The decay width of stringy hadrons

In this paper we further develop a string model of hadrons by computing their strong decay widths and comparing them to experiment. The main decay mechanism is that of a string splitting into two strings. The corresponding total decay width behaves as $\Gamma=\frac\pi2 ATL$ where $T$ and $L$ are the tension and length of the string and $A$ is a dimensionless universal constant. We show that this result holds for a bosonic string not only in the critical dimension. The partial width of a given decay mode is given by $\Gamma_i/\Gamma=\Phi_i\exp(-2\pi Cm_{sep}^2/T)$ where $\Phi_i$ is a phase space factor, $m_{sep}$ is the mass of the "quark" and "antiquark" created at the splitting point, and $C$ is a dimensionless coefficient close to unity. Based on the spectra of hadrons we observe that their (modified) Regge trajectories are characterized by a negative intercept. This implies a repulsive Casimir force that gives the string a "zero point length". We fit the theoretical decay width to experimental data for mesons on the trajectories of $\rho$, $\omega$, $\pi$, $\eta$, $K^*$, $\phi$, $D$, and $D^*_s$, and of the baryons $N$, $\Delta$, $\Lambda$, and $\Sigma$. We examine both the linearity in $L$ and the exponential suppression factor. The linearity was found to agree with the data well for mesons but less for baryons. The extracted coefficient for mesons $A=0.095\pm0.015$ is indeed quite universal.
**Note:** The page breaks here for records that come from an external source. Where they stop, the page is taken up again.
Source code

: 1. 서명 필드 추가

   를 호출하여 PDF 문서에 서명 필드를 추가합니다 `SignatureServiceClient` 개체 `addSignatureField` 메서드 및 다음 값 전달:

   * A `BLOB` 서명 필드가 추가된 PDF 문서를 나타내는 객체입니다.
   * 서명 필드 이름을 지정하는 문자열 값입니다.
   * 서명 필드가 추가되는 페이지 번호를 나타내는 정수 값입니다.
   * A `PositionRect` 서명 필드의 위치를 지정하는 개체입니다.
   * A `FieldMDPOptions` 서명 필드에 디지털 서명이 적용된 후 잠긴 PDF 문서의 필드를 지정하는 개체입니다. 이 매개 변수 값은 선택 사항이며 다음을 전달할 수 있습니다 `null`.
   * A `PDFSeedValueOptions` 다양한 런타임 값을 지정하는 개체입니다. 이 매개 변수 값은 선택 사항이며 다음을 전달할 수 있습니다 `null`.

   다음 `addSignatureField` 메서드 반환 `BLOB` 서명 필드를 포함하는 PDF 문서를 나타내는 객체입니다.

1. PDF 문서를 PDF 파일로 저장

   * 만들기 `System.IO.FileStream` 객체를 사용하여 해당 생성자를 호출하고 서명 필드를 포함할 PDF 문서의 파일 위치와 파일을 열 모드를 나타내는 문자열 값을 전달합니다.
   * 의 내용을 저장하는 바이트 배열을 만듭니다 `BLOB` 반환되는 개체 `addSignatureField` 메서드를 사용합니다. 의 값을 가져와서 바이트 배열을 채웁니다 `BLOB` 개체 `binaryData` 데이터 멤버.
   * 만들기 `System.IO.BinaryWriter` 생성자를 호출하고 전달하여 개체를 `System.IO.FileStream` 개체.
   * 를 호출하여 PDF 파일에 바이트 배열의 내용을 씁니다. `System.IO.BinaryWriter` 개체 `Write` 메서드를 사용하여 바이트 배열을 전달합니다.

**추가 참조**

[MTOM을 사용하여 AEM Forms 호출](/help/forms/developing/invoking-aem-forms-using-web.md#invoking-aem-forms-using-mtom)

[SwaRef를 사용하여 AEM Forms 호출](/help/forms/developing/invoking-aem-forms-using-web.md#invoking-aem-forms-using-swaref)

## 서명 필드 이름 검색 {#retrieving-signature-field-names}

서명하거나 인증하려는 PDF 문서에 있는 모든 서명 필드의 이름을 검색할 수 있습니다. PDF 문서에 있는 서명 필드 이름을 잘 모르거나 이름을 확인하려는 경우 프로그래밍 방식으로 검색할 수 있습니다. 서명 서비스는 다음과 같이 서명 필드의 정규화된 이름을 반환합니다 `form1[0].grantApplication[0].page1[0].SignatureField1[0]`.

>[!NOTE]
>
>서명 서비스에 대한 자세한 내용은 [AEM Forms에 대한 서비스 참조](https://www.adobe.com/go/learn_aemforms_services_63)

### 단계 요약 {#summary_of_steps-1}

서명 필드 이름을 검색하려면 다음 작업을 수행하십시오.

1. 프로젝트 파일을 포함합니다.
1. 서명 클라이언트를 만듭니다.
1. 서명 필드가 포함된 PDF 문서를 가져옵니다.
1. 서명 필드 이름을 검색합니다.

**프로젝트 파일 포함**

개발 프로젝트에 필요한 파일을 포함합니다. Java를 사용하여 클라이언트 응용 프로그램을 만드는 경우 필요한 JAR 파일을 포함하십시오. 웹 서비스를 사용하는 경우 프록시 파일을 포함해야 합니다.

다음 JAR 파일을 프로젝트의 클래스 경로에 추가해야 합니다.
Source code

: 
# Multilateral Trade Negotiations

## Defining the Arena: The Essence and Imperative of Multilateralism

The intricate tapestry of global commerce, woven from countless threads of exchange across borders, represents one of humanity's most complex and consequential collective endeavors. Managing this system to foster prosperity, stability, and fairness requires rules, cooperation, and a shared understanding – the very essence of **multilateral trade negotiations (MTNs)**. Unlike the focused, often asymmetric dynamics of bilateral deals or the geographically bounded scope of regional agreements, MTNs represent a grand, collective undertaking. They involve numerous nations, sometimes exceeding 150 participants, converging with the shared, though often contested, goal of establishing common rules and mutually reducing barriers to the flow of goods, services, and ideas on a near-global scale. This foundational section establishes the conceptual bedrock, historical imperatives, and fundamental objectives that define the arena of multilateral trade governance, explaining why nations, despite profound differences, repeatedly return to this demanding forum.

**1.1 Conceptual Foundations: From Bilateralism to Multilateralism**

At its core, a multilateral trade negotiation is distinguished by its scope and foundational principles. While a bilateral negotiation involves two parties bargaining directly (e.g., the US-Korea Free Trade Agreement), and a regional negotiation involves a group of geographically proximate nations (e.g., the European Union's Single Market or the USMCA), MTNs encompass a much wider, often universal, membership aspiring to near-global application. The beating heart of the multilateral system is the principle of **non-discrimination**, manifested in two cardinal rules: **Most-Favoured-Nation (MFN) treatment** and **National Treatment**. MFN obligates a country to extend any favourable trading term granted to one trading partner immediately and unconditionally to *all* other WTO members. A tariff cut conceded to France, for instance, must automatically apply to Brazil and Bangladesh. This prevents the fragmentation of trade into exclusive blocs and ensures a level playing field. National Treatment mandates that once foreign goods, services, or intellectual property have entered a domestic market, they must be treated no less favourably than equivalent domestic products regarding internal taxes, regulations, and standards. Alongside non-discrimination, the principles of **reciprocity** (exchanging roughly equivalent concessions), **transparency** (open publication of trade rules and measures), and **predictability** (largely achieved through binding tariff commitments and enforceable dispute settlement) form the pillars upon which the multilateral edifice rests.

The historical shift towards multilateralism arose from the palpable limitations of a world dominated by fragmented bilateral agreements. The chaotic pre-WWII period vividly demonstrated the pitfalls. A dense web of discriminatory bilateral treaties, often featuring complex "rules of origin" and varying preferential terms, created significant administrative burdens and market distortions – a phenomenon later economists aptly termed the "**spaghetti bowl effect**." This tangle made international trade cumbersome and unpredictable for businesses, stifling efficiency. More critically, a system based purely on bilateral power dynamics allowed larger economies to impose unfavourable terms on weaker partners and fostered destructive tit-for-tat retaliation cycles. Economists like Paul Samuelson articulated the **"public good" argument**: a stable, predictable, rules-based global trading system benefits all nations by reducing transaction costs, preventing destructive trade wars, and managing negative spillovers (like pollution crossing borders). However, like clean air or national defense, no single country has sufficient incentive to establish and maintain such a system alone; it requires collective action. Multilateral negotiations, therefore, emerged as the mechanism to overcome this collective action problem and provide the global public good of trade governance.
The exponential suppression was applied to both strong and radiative decays. We discuss the relation with string fragmentation and jet formation. We extract the quark-diquark structure of baryons from their decays. A stringy mechanism for Zweig suppressed decays of quarkonia is proposed and is shown to reproduce the decay width of $\Upsilon$ states. The dependence of the width on spin and flavor symmetry is discussed. We further apply this model to the decays of glueballs and exotic hadrons.